━━━ SUPPLIED MATERIAL ━━━

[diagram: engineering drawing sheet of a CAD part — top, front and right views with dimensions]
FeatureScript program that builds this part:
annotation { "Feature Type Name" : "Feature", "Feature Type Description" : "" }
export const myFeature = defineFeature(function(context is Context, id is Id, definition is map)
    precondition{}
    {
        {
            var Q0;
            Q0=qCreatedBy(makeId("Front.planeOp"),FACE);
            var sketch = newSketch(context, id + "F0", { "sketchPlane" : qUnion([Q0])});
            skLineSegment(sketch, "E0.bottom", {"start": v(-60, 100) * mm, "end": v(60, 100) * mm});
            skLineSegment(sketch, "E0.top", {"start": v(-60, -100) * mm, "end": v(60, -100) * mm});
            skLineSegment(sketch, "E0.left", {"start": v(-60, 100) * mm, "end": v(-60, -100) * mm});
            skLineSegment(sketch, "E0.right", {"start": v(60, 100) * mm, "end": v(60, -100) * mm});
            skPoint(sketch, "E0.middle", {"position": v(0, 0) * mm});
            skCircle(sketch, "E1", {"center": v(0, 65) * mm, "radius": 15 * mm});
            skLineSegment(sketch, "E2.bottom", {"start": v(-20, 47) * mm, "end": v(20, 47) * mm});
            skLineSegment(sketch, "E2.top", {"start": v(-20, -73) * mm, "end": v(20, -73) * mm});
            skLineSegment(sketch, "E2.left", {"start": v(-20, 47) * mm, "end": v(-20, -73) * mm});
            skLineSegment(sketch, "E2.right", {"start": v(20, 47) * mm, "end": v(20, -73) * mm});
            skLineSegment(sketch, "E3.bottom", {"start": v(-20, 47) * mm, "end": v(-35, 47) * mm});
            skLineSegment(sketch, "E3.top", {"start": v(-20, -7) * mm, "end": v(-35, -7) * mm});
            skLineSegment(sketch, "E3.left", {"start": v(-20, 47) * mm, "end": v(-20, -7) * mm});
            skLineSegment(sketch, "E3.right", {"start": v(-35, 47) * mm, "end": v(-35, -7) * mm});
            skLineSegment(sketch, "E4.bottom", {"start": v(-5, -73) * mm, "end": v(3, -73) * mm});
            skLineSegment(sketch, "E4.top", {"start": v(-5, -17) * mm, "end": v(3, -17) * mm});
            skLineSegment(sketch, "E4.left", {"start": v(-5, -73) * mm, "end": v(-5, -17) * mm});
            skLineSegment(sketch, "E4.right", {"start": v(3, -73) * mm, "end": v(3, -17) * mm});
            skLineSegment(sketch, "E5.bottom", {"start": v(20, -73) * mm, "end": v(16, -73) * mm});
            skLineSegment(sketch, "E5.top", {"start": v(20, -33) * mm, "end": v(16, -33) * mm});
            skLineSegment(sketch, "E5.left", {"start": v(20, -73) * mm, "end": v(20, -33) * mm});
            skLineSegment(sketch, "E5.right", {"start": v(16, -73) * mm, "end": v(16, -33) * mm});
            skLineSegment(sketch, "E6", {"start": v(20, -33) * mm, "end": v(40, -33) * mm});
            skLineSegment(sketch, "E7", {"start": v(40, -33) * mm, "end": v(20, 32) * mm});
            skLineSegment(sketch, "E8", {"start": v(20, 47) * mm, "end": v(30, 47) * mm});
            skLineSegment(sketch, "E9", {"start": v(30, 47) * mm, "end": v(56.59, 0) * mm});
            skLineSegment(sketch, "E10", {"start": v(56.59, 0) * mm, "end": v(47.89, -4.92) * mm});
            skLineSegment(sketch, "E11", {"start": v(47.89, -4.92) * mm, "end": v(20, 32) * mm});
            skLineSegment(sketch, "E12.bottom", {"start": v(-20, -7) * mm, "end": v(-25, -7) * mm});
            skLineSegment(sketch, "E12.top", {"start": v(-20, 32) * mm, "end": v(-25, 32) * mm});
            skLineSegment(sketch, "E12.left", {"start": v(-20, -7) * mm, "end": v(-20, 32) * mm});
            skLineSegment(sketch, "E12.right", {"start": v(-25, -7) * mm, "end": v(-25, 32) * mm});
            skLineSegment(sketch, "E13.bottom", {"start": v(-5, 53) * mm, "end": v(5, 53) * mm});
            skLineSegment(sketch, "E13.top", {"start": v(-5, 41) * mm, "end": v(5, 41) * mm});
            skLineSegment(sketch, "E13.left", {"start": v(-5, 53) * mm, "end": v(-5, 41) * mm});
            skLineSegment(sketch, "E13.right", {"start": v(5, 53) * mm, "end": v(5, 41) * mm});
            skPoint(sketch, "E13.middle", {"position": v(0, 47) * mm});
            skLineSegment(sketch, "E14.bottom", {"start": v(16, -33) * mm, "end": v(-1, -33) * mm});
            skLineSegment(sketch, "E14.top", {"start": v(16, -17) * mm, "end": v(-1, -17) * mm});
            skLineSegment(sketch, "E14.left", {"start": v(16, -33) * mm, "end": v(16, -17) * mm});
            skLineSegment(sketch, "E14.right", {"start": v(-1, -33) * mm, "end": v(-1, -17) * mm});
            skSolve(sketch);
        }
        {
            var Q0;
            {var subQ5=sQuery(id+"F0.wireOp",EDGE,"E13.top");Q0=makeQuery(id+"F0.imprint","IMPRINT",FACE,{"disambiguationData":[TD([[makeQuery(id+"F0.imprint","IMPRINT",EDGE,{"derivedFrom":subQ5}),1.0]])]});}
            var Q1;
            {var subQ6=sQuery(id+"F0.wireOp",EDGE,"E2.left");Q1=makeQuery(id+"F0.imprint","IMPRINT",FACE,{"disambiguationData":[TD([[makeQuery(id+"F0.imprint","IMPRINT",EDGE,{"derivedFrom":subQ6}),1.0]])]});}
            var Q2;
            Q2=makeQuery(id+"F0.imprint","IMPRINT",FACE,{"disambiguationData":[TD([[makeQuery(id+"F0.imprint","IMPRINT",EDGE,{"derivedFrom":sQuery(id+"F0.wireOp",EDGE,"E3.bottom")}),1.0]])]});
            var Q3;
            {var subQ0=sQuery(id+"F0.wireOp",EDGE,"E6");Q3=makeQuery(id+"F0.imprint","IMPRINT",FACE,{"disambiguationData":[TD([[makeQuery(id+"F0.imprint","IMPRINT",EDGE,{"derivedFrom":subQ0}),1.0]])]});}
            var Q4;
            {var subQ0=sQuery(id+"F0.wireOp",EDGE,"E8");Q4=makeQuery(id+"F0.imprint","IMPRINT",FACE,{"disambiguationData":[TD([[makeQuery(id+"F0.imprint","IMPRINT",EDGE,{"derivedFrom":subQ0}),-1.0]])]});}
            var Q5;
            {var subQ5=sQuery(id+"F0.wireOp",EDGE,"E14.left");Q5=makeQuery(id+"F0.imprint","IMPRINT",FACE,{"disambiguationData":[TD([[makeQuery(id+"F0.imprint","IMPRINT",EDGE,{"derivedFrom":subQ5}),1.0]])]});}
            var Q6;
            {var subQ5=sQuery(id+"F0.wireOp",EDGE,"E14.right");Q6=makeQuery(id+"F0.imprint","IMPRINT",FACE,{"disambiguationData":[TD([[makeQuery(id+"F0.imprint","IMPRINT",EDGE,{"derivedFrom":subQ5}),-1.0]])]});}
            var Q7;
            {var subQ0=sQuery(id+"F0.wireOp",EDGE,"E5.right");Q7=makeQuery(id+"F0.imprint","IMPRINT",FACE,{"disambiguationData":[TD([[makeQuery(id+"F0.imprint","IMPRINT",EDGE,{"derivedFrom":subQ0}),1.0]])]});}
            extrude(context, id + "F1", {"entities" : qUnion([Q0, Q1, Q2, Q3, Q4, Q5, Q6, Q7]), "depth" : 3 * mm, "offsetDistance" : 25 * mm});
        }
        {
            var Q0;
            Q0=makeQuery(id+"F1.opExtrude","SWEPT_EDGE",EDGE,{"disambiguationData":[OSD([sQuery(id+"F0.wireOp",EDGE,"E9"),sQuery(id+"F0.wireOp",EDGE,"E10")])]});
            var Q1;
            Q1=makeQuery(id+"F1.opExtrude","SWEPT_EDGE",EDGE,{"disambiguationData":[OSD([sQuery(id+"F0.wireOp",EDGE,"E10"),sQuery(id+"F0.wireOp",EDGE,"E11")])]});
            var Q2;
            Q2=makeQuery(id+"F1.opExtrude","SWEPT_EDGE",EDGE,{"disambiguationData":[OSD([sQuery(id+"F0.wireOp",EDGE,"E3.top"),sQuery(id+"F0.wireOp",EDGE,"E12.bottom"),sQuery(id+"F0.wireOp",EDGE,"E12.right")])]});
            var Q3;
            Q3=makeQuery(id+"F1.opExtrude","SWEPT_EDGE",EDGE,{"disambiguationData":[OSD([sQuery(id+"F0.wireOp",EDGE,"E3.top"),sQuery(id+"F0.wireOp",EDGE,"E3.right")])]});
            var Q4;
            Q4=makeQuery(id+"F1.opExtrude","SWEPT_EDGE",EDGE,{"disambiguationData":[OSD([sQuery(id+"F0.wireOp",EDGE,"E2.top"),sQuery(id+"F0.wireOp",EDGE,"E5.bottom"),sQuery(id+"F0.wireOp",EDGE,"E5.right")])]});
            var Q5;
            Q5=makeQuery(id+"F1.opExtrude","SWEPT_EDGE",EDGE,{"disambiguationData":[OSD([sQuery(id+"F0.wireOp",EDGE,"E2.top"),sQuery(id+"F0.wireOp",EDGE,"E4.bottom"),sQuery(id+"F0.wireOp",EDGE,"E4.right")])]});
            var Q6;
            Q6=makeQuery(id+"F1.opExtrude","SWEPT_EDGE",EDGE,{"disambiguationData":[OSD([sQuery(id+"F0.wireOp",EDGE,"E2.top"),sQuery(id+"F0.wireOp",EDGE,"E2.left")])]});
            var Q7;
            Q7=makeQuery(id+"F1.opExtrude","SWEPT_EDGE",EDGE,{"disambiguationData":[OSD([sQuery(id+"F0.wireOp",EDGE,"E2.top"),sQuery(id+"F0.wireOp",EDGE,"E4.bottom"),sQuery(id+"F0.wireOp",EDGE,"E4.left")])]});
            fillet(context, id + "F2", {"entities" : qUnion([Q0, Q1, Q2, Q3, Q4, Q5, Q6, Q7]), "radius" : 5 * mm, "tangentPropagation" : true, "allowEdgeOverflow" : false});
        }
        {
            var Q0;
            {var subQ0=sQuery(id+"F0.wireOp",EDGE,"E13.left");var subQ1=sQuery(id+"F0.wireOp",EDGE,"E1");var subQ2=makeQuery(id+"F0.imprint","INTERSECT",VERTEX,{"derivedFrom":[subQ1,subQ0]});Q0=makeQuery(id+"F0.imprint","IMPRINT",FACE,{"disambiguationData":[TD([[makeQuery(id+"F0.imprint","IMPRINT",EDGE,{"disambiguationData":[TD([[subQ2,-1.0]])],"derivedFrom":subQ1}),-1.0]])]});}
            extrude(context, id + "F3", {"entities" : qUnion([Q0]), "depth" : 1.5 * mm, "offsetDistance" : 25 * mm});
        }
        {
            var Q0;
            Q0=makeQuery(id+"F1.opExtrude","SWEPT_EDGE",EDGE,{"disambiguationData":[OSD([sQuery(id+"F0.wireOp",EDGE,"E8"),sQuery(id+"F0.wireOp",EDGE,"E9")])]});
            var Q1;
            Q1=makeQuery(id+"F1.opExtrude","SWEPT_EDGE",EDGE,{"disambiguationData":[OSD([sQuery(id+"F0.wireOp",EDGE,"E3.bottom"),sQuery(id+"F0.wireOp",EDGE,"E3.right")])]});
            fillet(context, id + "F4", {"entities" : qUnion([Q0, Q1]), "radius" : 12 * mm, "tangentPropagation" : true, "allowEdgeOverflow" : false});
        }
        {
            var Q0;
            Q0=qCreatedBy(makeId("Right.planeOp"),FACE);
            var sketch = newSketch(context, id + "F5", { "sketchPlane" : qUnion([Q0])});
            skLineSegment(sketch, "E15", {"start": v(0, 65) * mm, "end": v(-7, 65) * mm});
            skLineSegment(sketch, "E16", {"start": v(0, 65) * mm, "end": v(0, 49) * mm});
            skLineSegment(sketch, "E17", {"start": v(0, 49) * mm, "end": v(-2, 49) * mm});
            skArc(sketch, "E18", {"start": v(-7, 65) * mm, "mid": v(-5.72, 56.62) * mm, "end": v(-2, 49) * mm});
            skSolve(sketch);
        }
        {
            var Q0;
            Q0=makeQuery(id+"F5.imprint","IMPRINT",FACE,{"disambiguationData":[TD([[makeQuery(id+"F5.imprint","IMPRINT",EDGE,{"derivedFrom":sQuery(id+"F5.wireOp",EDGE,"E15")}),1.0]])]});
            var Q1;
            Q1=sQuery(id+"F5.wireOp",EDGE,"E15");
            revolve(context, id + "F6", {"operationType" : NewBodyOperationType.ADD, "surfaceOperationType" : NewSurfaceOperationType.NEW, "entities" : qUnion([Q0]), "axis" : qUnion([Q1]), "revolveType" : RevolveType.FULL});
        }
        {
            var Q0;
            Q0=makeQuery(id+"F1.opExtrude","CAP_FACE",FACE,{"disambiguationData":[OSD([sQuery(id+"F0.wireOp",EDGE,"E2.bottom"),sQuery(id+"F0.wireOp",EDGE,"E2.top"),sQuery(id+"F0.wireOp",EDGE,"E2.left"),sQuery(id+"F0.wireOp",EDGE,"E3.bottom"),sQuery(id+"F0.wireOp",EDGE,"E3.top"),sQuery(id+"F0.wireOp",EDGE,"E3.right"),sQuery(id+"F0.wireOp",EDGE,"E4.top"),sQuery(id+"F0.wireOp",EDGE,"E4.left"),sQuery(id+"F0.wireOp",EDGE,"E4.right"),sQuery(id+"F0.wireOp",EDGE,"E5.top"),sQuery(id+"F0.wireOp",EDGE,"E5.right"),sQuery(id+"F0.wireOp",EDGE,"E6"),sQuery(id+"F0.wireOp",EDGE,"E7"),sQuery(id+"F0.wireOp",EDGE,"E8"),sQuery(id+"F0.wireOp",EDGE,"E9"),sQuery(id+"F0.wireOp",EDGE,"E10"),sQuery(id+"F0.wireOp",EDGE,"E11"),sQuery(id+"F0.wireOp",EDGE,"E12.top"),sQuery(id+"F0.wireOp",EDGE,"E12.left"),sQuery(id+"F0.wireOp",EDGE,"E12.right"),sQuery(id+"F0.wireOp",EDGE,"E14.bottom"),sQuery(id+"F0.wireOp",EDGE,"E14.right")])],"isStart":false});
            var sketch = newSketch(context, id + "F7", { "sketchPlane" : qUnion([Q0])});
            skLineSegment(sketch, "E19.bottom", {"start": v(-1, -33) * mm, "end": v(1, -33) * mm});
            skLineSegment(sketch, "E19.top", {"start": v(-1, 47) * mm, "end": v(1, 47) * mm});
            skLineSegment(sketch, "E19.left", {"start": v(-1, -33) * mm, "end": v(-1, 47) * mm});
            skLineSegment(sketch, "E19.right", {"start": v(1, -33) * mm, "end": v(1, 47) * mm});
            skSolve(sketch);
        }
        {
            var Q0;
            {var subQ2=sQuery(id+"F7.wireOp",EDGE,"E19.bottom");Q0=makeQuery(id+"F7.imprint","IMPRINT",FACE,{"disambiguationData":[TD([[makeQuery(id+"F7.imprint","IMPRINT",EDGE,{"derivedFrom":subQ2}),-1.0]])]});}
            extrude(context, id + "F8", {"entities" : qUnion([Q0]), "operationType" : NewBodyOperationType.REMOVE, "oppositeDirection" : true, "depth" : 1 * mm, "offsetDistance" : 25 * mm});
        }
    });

━━━

▶ [WORK TO BE COMPLETED] Show each line of the records that contains the string "planeOp", copying every such line in full.

▶ [TASK OUTPUT]
            Q0=qCreatedBy(makeId("Front.planeOp"),FACE);
            Q0=qCreatedBy(makeId("Right.planeOp"),FACE);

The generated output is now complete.